Let $K$ be a number field or function field over $\mathbb{F}_q$ of transcendence degree 1. Let $\mathbb{A}$ be the finite adele ring or full adele ring, respectively. Let $\hat{\mathcal{O}} = \prod_p \mathcal{O}_p$, where $\mathcal{O}_p \subset K_p$ is the ring of integers inside the completion at $p$.
If $\vartheta : \mathbb{A}^* \to \text{Gal}(K^{ab}/K)$ is the idelic artin map, then I know that $K^*$ must be inside the kernel. But what about $\hat{\mathcal{O}}$ ? Must that be inside the kernel of $\vartheta$ as well? It would seem to me that the answer is yes, as $\vartheta$ must be compatible with the ideal Artin map. That is, $J$ is the fractional ideal group and $i : \mathbb{A}^* \to J$ is the map $(a_p)_p \mapsto \prod_p p^{v_p(a_p)}$ and $\theta : J \to \text{Gal}(K^{ab}/K)$ is the ideal artin map, then I must have $\vartheta = \theta \circ i$, right?
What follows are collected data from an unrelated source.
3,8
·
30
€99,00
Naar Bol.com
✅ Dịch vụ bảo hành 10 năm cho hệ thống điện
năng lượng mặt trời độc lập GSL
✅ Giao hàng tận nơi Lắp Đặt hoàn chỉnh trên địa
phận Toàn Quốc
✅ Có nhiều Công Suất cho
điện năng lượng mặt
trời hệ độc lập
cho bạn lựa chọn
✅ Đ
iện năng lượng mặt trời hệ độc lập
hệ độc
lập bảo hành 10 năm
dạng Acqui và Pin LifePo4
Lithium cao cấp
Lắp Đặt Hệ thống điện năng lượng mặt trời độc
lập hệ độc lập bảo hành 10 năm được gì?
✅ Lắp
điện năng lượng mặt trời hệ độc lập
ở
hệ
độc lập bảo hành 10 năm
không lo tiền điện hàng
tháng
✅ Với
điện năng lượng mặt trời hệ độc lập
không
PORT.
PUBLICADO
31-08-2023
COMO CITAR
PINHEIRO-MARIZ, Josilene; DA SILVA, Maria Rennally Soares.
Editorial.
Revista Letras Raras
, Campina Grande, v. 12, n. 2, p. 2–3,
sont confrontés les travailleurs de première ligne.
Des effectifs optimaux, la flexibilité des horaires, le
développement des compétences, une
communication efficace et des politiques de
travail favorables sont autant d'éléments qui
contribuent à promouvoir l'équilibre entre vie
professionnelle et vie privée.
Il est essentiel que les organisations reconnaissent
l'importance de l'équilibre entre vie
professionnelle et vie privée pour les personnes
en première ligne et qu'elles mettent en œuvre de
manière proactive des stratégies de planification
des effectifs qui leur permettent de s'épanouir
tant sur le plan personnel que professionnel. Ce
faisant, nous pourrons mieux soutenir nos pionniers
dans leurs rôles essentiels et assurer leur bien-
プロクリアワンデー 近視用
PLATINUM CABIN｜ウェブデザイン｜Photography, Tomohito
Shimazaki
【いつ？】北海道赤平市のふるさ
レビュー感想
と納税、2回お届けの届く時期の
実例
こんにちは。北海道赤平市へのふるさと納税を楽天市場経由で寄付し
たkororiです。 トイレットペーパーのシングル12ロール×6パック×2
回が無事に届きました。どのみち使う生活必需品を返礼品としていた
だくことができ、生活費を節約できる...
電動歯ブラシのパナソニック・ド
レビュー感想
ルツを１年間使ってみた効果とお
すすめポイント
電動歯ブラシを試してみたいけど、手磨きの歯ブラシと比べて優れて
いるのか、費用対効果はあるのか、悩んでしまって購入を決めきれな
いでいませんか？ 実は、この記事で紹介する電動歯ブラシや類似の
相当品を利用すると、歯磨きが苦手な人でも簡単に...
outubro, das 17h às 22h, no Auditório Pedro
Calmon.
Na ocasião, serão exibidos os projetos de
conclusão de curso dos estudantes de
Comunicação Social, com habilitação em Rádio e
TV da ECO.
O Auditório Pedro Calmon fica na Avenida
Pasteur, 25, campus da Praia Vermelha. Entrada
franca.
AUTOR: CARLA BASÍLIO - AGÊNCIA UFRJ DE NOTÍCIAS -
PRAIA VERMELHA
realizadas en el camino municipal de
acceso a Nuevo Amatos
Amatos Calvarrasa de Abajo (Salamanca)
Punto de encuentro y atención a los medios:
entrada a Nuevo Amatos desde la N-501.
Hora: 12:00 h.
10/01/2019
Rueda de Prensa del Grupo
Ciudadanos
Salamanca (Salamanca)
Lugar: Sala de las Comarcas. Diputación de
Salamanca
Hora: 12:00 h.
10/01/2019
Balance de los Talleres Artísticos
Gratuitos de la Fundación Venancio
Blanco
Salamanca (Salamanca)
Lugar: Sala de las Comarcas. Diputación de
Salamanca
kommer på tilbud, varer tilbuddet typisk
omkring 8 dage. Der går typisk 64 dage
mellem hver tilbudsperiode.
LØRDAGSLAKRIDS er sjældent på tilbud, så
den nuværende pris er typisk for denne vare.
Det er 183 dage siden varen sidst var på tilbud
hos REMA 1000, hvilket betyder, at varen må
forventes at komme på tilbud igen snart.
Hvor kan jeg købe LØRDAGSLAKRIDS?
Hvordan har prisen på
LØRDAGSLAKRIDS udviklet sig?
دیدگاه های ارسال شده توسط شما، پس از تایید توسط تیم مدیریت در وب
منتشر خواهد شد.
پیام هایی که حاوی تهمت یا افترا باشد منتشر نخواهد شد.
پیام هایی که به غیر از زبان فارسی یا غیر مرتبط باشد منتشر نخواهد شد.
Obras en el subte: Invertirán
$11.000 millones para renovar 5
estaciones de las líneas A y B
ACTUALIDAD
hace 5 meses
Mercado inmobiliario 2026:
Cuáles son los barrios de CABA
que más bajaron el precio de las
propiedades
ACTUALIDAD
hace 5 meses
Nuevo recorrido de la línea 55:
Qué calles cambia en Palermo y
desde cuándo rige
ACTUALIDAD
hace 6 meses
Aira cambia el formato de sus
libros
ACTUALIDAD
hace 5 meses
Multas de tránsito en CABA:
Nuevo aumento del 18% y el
And the image of $\hat{\mathcal{O}}$ under $i$ is trivial.
Definitely not! In order to be compatible with local class field theory, for each finite place $v$, the Artin map restricted to $\mathcal O_{K_v}^\times\subset \hat{\mathcal O}^\times$ must be the local Artin map. This maps onto the Inertia group $I_{K_v}\subset \mathrm{Gal}(K_v^{\text{ab}}/K_v)$.
In fact, the Artin map gives an isomorphism $$K^\times \backslash\mathbb A^\times_K/C_K\to \mathrm{Gal}(K^{\text{ab}}/K),$$ where if $(K_\infty^\times)^0$ is the identity connected component of the archimedean part $K_\infty^\times$, then $C_K$ is the closure of its image in $K^\times\backslash\mathbb A_K^\times$.